Department of Epidemiology and Biostatistics, Memorial Sloan-Kettering Cancer Center, New York, New York 10065, USA.
Am J Epidemiol. 2012 Sep 15;176(6):512-8. doi: 10.1093/aje/kws128. Epub 2012 Aug 24.
Contemporary searches for new risk factors frequently involve genome-wide explorations of very large numbers of candidate risk variants. Given that diseases can often be classified into subtypes that possess evidence of etiologic heterogeneity, the question arises as to whether or not a search for new risk factors would be improved by looking separately within subtypes. Etiologic risk heterogeneity inevitably increases the signal in at least one of the subtypes, but this advantage may be offset by smaller sample sizes and the increased chances of false discovery. In this article, the authors show that only a relatively modest degree of etiologic heterogeneity is necessary for the subtyping strategies to have improved statistical power. In practice, effective exploitation of etiologic heterogeneity requires strong evidence that the subtypes selected are likely to exhibit substantial heterogeneity. Further, defining the subtypes that demonstrate the most heterogeneous profiles is important for optimizing the search for new risk factors. The concepts are illustrated by using data from a breast cancer study in which results are available separately for estrogen receptor-positive (ER+) and -negative (ER-) tumors.

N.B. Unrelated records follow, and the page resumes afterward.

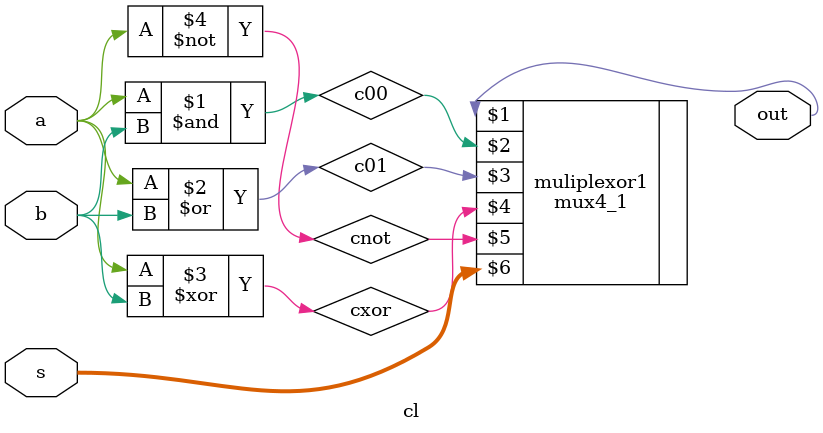
<source format=v>
/*                                           OBJETIVO 2 PARTE 2.1
                          Implementar una “celda lógica” con el prototipo siguiente:
                           cl(output wire out, input wire a, b, input wire [1:0] S);

               Dicha celda lógica calculará sobre los bits a y b las operaciones lógicas and, or, xor e inversión del bit a
                                   cuando el vector de dos bits s vale 00, 01, 10 y 11 respectivamente.*/



module cl(output wire out, input  wire a, b, input wire [1:0] s);

	wire c00, c01, cxor, cnot; // DECLARANDO CABLES DE SALIDA PARA CADA PUERTA RESPECTIVAMENTE
	and	and1(c00, a, b);       //DECLARANDO PUERTA AND
	or	or1(c01, a, b);        //DECLARANDO PUERTA OR
	xor	puertaxor(cxor, a, b); //DECLARANDO PUERTA XOR
	not 	not1(cnot,a);      // DECLARANDO PUERTA NOT
	
	mux4_1 muliplexor1(out, c00, c01, cxor, cnot, s); //MUX 4:1 QUE RECIBE COMO ENTRADA LAS SALIDAS DE LAS PUERTAS LOGICAS REALIZADAS ANTERIORMENTE
	                                                  //  UNA SENAL S Y UNA OUT QUE VIENE DE LA CL

endmodule
</source>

目前,研究人员经常利用全基因组分析的方法来广泛探索大量候选风险变异,以寻找新的风险因素。由于疾病通常可以分为具有病因异质性证据的亚型,因此就产生了这样一个问题,即针对新的风险因素进行研究时,是否有必要在亚型内分别进行研究。病因风险异质性不可避免地会增加至少一个亚组中的信号,但这一优势可能会因样本量较小和假阳性发现的可能性增加而被抵消。在本文中,作者表明,仅需要相对适度的病因异质性程度,亚组策略就可以提高统计能力。实际上,有效利用病因异质性需要强有力的证据表明所选的亚组很可能表现出实质性的异质性。此外,对于优化新风险因素的搜索,确定表现出最异质特征的亚组很重要。这些概念通过使用乳腺癌研究中的数据进行了说明,该研究的结果可分别用于雌激素受体阳性(ER+)和阴性(ER-)肿瘤。